Intelligence artificielle : vos données personnelles en danger ? une experte alerte

La menace grandit. Les chatbots alimentés par l'intelligence artificielle (IA) sont devenus des outils omniprésents, mais leur utilisation révèle des risques majeurs pour la vie privée. María Aperador, experte en cybersécurité, tire la sonnette d'alarme : nos conversations, nos données, nos secrets, tout est potentiellement exposé.

Les chatbots, un terrain de jeu pour les cybercriminels

Les chatbots, un terrain de jeu pour les cybercriminels

L'IA générative, utilisée dans 80% des campagnes de phishing prévues pour 2025, est un vecteur de nouvelles attaques. ChatGPT, Gemini, Copilot… Ces assistants virtuels, que beaucoup considèrent comme des interlocuteurs amicales, stockent massivement nos échanges. Et ce que l'on y dit peut être utilisé contre nous.

« ChatGPT n'est pas votre amie confidente », insiste María Aperador. « C'est un système qui conserve chaque détail de vos conversations. » Cette prise de conscience est d'autant plus urgente que les promesses de ces outils – génération d'images, rédaction de contenus, assistance à la programmation – masquent une vulnérabilité profonde.

La spécialiste cite une enquête d'OpenAI, révélant l'existence d'un « plus grand fichier de pensées intimes de l'histoire ». Les conséquences d'un piratage sont potentiellement désastreuses : vol d'identité, usurpation d'identité, rançongiciels. Mais les risques ne se limitent pas à ces scénarios catastrophes.

Parmi les cinq catégories de données à éviter absolument de partager avec l'IA, figurent les informations de santé, les données financières, les documents d'identité, les coordonnées géographiques et les contenus multimédias personnels. Même les images modifiées avec des filtres peuvent être utilisées pour entraîner les modèles d'IA.

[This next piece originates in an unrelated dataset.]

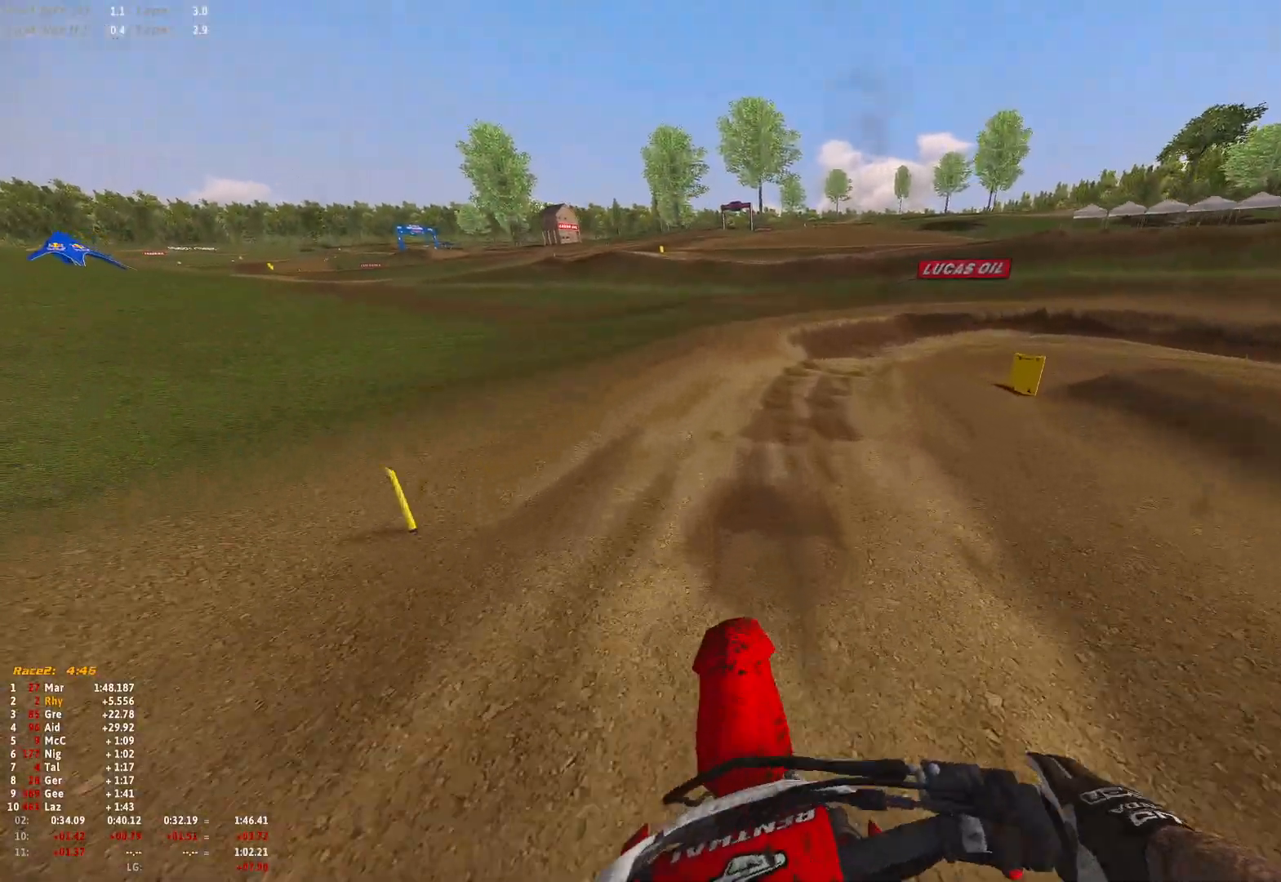
{"buttons": ["L2", "R1"], "left_stick": "right", "right_stick": "down", "events": [[133, "R1", "down"], [133, "R2", "up"], [133, "right_stick", "down"], [267, "L2", "down"], [400, "L2", "up"], [467, "L2", "down"]]}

La technique de l'« injection de prompts », qui manipule le système par des formulations astucieuses, ouvre de nouvelles portes aux cyberattaques. Les logiciels malveillants peuvent surveiller les écrans et intercepter les conversations. Et les hackers, une fois à l'intérieur de vos comptes, peuvent accéder à l'intégralité de vos échanges avec les chatbots.

Les chiffres sont alarmants : 32,7% de la population européenne (16-74 ans) a utilisé l'IA générative en 2025, et ce chiffre est en forte progression, notamment chez les jeunes. Mais la prise de conscience reste faible. Alors que l'on s'habitue à interagir avec ces assistants virtuels, on oublie les implications réelles de cette proximité.

La solution ? Adopter une attitude de prudence extrême. Ne partagez jamais d'informations personnelles, même apparemment anodines. Restez discret. Parce que, dans ce nouveau monde numérique, la confidentialité est devenue une denrée rare et précieuse. Et la protection de nos données, une nécessité.